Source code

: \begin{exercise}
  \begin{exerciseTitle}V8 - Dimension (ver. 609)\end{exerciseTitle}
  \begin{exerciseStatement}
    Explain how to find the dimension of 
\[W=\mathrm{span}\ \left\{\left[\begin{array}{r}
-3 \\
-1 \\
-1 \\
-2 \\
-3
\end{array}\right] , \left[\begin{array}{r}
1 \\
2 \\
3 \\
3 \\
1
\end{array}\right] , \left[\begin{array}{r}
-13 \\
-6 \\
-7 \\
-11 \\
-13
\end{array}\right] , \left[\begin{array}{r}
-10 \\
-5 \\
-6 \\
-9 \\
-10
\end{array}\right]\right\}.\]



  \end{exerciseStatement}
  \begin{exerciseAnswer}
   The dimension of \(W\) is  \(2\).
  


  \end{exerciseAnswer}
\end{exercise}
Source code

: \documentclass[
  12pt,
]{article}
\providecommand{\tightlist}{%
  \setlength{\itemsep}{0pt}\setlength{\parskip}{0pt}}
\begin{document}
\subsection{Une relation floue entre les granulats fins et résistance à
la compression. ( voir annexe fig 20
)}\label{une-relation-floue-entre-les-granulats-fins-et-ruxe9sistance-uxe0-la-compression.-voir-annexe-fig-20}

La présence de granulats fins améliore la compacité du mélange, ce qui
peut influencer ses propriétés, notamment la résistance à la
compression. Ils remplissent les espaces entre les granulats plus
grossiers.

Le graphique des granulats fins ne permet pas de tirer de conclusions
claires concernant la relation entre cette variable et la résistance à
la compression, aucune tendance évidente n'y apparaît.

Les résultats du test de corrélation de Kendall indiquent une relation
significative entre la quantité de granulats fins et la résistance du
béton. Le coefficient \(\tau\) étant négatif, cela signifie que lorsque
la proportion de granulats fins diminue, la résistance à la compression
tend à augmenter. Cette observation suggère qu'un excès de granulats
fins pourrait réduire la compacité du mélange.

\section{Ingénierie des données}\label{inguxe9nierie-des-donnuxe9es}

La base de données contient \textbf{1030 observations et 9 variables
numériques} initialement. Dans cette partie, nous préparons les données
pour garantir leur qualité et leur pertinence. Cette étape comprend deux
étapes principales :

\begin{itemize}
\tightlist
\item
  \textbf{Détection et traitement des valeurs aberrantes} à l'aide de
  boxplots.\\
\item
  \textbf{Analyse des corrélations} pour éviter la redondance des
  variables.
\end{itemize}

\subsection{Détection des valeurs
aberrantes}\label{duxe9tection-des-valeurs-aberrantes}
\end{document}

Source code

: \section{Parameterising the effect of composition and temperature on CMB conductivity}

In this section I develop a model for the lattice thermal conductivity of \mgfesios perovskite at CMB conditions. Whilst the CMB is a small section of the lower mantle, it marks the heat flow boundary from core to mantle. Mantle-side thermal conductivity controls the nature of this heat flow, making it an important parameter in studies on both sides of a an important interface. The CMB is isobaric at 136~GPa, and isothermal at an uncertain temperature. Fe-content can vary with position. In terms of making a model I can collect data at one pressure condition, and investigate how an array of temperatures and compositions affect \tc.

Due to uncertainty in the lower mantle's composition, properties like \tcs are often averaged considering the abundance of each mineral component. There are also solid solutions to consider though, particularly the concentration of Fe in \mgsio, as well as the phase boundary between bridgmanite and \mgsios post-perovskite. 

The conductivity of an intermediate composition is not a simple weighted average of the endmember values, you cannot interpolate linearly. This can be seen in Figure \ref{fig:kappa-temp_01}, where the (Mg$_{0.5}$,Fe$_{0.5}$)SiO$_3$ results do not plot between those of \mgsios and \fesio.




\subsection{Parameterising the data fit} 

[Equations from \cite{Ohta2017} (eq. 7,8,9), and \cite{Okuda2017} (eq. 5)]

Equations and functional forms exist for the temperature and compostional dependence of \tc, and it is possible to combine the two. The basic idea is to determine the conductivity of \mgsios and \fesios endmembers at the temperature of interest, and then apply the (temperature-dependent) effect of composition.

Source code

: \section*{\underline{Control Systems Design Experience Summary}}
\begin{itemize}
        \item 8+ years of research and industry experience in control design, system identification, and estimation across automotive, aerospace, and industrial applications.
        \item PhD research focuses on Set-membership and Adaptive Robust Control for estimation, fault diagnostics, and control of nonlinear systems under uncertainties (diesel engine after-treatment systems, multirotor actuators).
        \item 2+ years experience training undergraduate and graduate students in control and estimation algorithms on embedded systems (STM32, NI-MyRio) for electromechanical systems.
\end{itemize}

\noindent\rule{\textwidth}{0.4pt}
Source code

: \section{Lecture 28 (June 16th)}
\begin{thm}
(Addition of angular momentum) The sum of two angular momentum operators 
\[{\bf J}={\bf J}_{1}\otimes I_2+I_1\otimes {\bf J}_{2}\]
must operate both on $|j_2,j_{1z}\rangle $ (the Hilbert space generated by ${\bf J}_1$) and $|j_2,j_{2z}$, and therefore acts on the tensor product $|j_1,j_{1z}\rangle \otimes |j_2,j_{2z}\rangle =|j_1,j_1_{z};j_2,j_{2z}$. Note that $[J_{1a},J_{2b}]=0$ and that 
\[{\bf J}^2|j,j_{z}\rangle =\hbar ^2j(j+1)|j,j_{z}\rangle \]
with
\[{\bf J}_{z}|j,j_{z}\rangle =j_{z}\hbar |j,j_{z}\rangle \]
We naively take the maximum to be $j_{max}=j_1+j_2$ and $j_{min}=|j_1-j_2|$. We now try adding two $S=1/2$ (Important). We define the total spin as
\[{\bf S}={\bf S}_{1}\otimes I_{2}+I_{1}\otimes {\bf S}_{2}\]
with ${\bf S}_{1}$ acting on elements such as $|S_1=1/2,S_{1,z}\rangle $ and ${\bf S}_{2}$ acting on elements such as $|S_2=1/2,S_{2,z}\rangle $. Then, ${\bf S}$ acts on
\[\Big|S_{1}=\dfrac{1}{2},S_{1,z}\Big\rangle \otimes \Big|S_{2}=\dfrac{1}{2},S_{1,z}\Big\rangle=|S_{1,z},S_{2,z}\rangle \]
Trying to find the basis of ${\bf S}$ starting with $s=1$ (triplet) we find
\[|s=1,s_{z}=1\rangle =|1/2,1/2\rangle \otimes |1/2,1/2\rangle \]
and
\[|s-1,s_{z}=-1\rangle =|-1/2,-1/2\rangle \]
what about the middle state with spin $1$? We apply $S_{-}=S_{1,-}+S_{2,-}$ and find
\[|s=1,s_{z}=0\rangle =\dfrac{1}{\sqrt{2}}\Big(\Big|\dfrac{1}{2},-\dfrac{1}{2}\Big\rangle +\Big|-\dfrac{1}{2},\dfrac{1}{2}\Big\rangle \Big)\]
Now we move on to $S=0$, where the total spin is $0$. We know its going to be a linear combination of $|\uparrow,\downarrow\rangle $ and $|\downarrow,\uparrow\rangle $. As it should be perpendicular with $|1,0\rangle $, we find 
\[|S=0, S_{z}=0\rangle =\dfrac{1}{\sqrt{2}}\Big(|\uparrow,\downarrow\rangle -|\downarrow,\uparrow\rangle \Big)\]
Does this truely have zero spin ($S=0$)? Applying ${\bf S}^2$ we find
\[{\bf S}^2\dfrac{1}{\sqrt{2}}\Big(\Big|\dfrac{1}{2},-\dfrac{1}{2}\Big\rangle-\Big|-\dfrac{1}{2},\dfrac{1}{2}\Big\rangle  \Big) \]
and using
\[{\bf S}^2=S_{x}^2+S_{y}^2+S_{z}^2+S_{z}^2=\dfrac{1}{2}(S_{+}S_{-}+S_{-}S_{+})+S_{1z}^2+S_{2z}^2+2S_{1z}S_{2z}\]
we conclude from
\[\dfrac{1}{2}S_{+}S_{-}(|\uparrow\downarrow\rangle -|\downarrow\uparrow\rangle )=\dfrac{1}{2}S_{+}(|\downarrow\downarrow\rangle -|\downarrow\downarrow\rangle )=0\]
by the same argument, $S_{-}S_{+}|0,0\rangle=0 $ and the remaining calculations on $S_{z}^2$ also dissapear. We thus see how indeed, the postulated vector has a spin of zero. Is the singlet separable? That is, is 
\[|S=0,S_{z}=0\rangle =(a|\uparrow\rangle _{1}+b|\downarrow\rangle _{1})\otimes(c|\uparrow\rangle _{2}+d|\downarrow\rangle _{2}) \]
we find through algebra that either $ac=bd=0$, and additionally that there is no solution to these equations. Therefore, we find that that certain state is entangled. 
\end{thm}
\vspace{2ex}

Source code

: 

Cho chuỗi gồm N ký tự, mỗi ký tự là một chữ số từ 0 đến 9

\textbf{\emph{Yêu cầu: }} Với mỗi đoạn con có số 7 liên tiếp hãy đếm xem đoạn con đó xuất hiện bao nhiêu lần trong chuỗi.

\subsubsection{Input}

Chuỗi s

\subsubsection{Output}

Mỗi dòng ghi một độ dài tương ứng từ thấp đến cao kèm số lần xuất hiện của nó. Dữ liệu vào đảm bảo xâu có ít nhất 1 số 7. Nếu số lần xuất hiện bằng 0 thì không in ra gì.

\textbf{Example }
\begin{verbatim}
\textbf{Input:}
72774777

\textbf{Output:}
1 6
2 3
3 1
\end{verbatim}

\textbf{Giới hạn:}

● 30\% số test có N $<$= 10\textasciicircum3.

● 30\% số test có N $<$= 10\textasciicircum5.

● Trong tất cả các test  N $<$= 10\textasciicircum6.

• **What is needed**:
Wherever the string "annexe" appears in the entries, copy that line.

• **Result**:
la compression. ( voir annexe fig 20
)}\label{une-relation-floue-entre-les-granulats-fins-et-ruxe9sistance-uxe0-la-compression.-voir-annexe-fig-20}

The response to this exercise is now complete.